The one thing I would say is, you do have to commit to a routine as regular meditation will give you better results in terms of calmness.
There’s nothing mystical about meditation, in most instances it's about sitting in a position that you find comfortable having your eyes closed and just allowing thoughts to come and go without getting attached to them.
When you find yourself going off on a train of thought you just let it go and come back to sitting comfortably.
I’ve also invested in new exercise equipment which is best described as a bouncing chair. You will probably be familiar with a small trampoline called a rebounder, well because of my arthritis and being a wheelchair user, I can't use a rebounder. I was lucky enough to find the equivalent of a rebounder chair on the internet.
This now sits in my bedroom strategically placed so that it’s difficult for me to pass it by without making an active decision to not use it. The results have been interesting and overall, I now bounce in my chair 3 to 4 times a week. This is a great improvement, and I am enjoying it.
I don't set any targets, I don't tell myself I must do it, my only goal is to enjoy it when I do bounce. I do this deliberately as I can be quite a hard task master and myself and the key for me is to not set myself up to fail.
Caring for yourself is important
The biggest change for me - is I feel more positive, as I'm making these changes. The size is irrelevant, it’s the changes that matter.
Little changes can add up to bigger changes. I'll continue to commit to these changes, even if I miss some weeks. It just feels like a proactive way of managing my life with arthritis now and in the future.
It’s always good for us to reflect and take time for ourselves.

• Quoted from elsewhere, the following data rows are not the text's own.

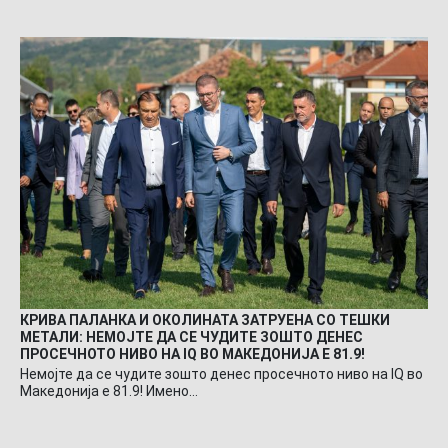
КРИВА ПАЛАНКА И ОКОЛИНАТА ЗАТРУЕНА СО ТЕШКИ
МЕТАЛИ: НЕМОЈТЕ ДА СЕ ЧУДИТЕ ЗОШТО ДЕНЕС
ПРОСЕЧНОТО НИВО НА IQ ВО МАКЕДОНИЈА Е 81.9!
Немојте да се чудите зошто денес просечното ниво на IQ во
Македонија е 81.9! Имено…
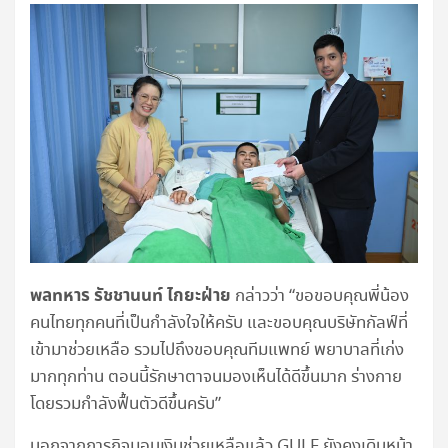
พลทหาร รัชชานนท์ ไกยะฝ่าย
กล่าวว่า “ขอขอบคุณพี่น้อง
คนไทยทุกคนที่เป็นกำลังใจให้ครับ และขอบคุณบริษัทกัลฟ์ที่
เข้ามาช่วยเหลือ รวมไปถึงขอบคุณทีมแพทย์ พยาบาลที่เก่ง
มากทุกท่าน ตอนนี้รักษาตาจนมองเห็นได้ดีขึ้นมาก ร่างกาย
โดยรวมกำลังฟื้นตัวดีขึ้นครับ”
นอกจากภารกิจมอบเงินช่วยเหลือแล้ว GULF ยังคงเดินหน้า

These little tokens of caring for yourself are often the easiest to set aside for another day. But even doing a few of them will make a difference.
My advice to others to help with self-care includes...
- Start small. Five minutes meditation a day can make a remarkable difference. If you need to time your session, there’s a great video on YouTube.
- You can visit Mind's website for mindfulness tips and exercises.
- Our online community is a great place to ask questions, share ideas and for advice. There are lots of people out there who are trying new things and are willing to share their experiences.